TEXTO DO EXERCÍCIO:
== == ==
Hoje eu acordei com o pensamento voltado para aqueles entes queridos que nos deixaram. Uma família numerosa, de muitos almoços, jantares, churrascos, enfim, reuniões deixadas para trás de nunca mais.

Eu nasci no ano de 1955, na pacata e bucólica Passa Quatro das Minas Gerais. Lá residi até o ano de 1963, quando meus pais rumaram para Cruzeiro, vindo papai assumir suas funções ferroviárias na maior estação da região, por ser o entroncamento ferroviário dos três principais estados do país; São Paulo – Rio de Janeiro – Minas Gerais.

Entre 11 e 14 horas, o pátio da estação se tornava pequeno para tanto movimento. Era um trançar de passageiros que não acabava mais.

A muvuca tinha início com o trem expresso de prefixo PC2, que chegava das Minas Gerais, atracando na estação de Cruzeiro por volta das 11h40. Nele vinham passageiros de retorno à Cruzeiro; amigos mineiros visitar seus parentes residentes em Cruzeiro, que é uma cidade de tradição mineira; passageiros que vinham às compras e retornavam horas depois no mesmo trem e vinham também passageiros com destino a São Paulo ou Rio de Janeiro, vez que os trens de aço oriundos das capitais opostas, aqui cruzavam diariamente entre os horários das 12 às 13 horas, salvo engano, composições de prefixos DP1 e DP2.

A estação era (ainda é, embora hoje fantasmagórica!) uma só, porém dividida ao meio. Do lado da antiga zona de meretrício, pertencente a Central do Brasil, recebendo os trens das capitais paulista e carioca, e do lado do centro da cidade, a “5ª Divisão Centro Oeste”, última nomenclatura, sepultada com a ferrovia. Ela foi fundada com a denominação “Ferrovia Minas e Rio”, passando a “Estada de Ferro Sul Mineira’, “Rede Mineira de Viação”, “Viação Férrea Centro Oeste” e por fim, 5ª Divisão Centro Oeste”.

Os trens que aqui chegavam vindos de São Paulo e Rio de Janeiro além de embarcarem os passageiros oriundos do Sul de Minas, desembarcavam uma infinidade de outros passageiros com destino as plagas mineiras, principalmente nos finais de semanas e feriados prolongados. Eram os chamados “turistas balneários” ou “turistas das águas”, que chegavam eufóricos em especial as mulheres comumente trajando roupas coloridas, bermudas, chapéus e óculos grandes, além das suas volumosas e pesadas bagagens, dando trabalho para os “carregadores”, senhores vestidos num terninho branco, surrado, quepe da mesma cor e um carrinho para o transporte dessas bagagens de um lado para outro. Era nítido o cenário de visita turística balneária.

Logo em seguida esses turistas embarcavam no trem expresso, aí, de prefixo “PC1”, que tendo chegado as 11h40, já se encontrava estacionado no pátio da estação, pronto para retornar às Minas Gerais, com sua composição já varrida e aromatizada. Sua partida se dava impreterivelmente às 13h40.
== == ==
TAREFA A: Imprima o trecho do relato sobre a estação de Cruzeiro entre "Eu nasci no" e "Janeiro – Minas Gerais.", inclusive, copiando-o fielmente.
TAREFA B: Dê a continuação do relato sobre a estação de Cruzeiro a partir do ponto em que ele termina.

DADOS DO EXERCÍCIO:
== == ==
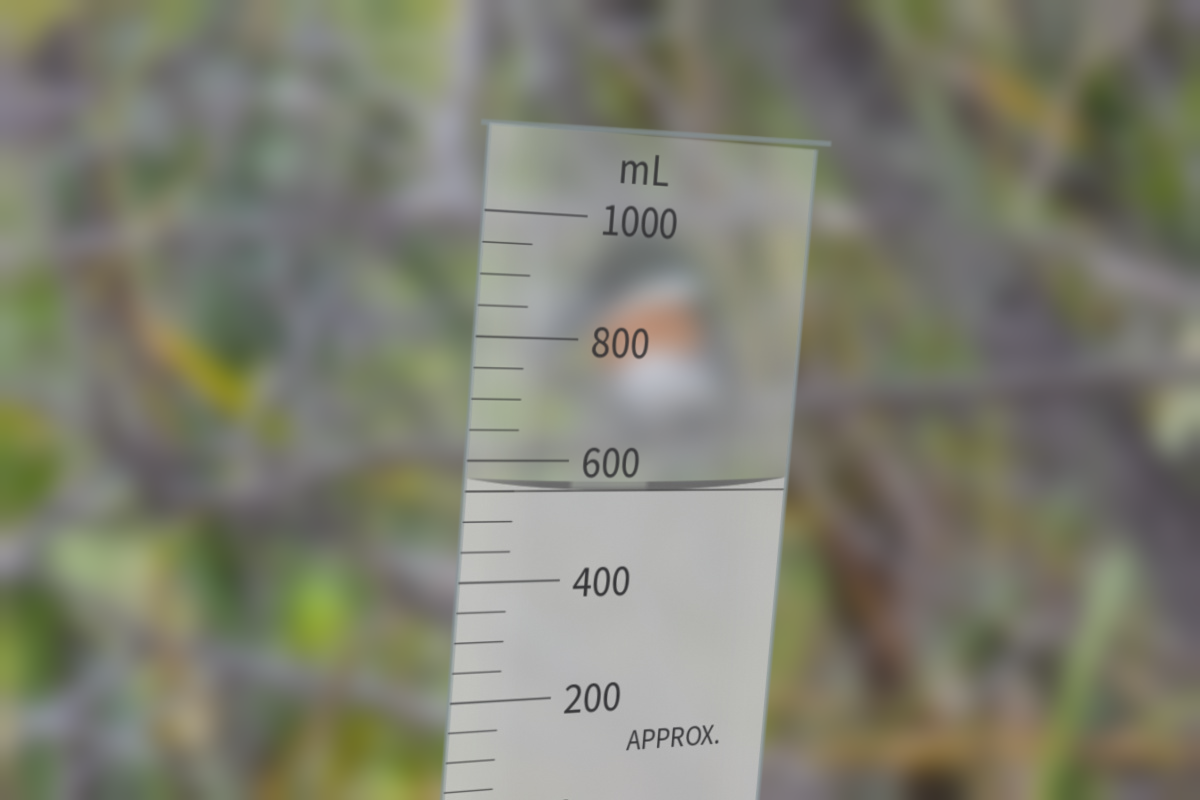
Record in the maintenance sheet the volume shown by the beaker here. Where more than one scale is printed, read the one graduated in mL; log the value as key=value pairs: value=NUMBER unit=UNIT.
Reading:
== == ==
RESPOSTA ESCRITA A:
Eu nasci no ano de 1955, na pacata e bucólica Passa Quatro das Minas Gerais. Lá residi até o ano de 1963, quando meus pais rumaram para Cruzeiro, vindo papai assumir suas funções ferroviárias na maior estação da região, por ser o entroncamento ferroviário dos três principais estados do país; São Paulo – Rio de Janeiro – Minas Gerais.

RESPOSTA ESCRITA B:
Era uma composição extensa, geralmente com 12, 14 carros de passageiros, as vezes até mais, para transportar tantos turistas. Os carros tinham uma placa de identificação bem no centro, no lado externo. O circuito das águas procurado era: São Lourenço, Caxambu, Cambuquira e Campanha, e os turistas identificavam os carros que os levariam ao destino programado. Na cidade de Soledade de Minas a composição era partilhada em 3 outras.

O carro de São Lourenço seguia em frente, juntamente com outros, tendo como destino Belo Horizonte, passando por Conceição do Rio Verde, Três Corações, Lavras e outras cidades. Os passageiros com destino à cidade de Itajubá bem como Caxambu, seus carros eram deixados em Soledade de Minas por um certo tempo, até a passagem de duas outras composições que os acoplavam em suas caldas e seguiam em direção aos destinos finais.

O carro com destino a Cambuquira e Campanha, seguia na composição de Caxambu, sendo deixado um pouco mais na frente, numa estaçãozinha de roça, sendo formado outra composição passando antes por Olímpio Noronha e Jesuânia para depois chegar em Cambuquira e Campanha. Essa composição tinha como destino final a cidade de São Gonçalo do Sapucaí.

A composição com destino a Itajubá, seguia em frente passando por Santa Rita do Sapucaí, Pouso Alegre, não sei ao certo seu destino final. Da mesma forma a composição de Caxambu, que seguia para Baependi, Cruzília, Aiuruoca e outras cidades.

No retorno, essas composições vinham dos variados destinos e novamente encontravam-se em Soledade de Minas, onde se ajuntavam numa única, para que todos fossem trazidos de volta a Cruzeiro e, repetido o formigueiro na estação, com cada qual procurando o seu rumo.

Esse processo era rotineiro e nos finais de semana e feriados, era um verdadeiro enxame de passageiros, de idas e voltas, de muita conversa, risadas, beijos, despedidas, lágrimas e abraços, bons tempos que só quem viveu sabe da emoção, hoje saudosa memória.

Comecei escrevendo sobre meus entes queridos e a história acabou tomando rumo completamente diferente. No desvio da chave, acabei entrando nos trilhos da ferrovia. Noutra oportunidade volto a focar nos meus entes queridos tão saudoso quanto a ferrovia, afinal, todos eles fizeram parte da ferrovia, se não nela trabalhando, utilizando-a como meio de transporte.

SEIS FOTOS MARCANTES

1 – Baldeação de passageiros com destino às Minas Gerais, São Paulo e Rio de Janeiro. Grande a movimentação na estação vendo-se ao lado esquerdo da foto, os “carregadores de malas”, nos seus tradicionais terninhos branco.

2 – Passageiros no pátio da estação da Central do Brasil, esperando o trem vindo do Rio de Janeiro, para embarcarem com destino a São Paulo.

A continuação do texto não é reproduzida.